OK, so then the actual rules. We introduce a single attribute:
<rules class="class_name(s)">
<append ... />
</rules>
Except... we've already used <rules>. We could use <class
name="class_name">, but I would kind of prefer that the attribute name
be "class" in both the match and rules.
Maybe better than things like -standard, would be a way of including
other classes in a rule. Like:
<rules class="my-page">
<match class="standard" />
</rules>
then this would also have any standard rules.
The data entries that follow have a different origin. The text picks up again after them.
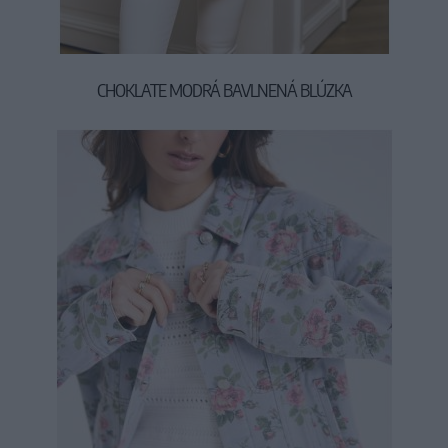
CHOKLATE MODRÁ BAVLNENÁ BLÚZKA
44,90 €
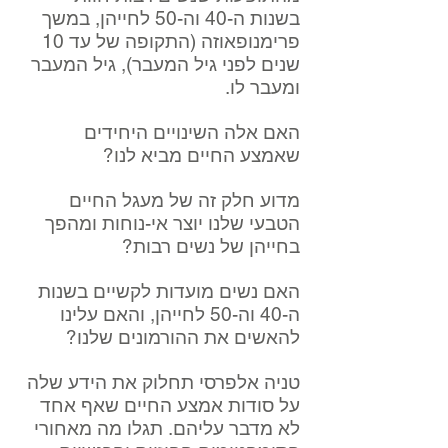
בשנות ה-40 וה-50 לחייהן, במשך
פרימנופאוזה (התקופה של עד 10
שנים לפני גיל המעבר), גיל המעבר
ומעבר לו.
האם אלה השינויים היחידים
שאמצע החיים מביא לנו?
מדוע חלק זה של מעגל החיים
הטבעי שלנו יוצר אי-נוחות ומהפך
בחייהן של נשים רבות?
האם נשים מועדות לקשיים בשנות
ה-40 וה-50 לחייהן, והאם עלינו
להאשים את ההורמונים שלנו?
טניה אלפרסי תחלוק את הידע שלה
על סודות אמצע החיים שאף אחד
לא מדבר עליהם. תגלו מה מאחורי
This kind of overloads
<match>, though I think in a way that's reasonably intuitive -- it feels
the same, even though the implementation would be quite different.
Though I'm not inclined to allow any other conditionals like <match
path="..." /> in this context.
Also, <theme href="..." /> would be allowed in this context, and the
first matched class (I'd maintain classes in an order) would have its
theme used.
So... modulo a few places I noted indecision, this sounds like a simple
way of providing what people need in conditional theming. Opinions?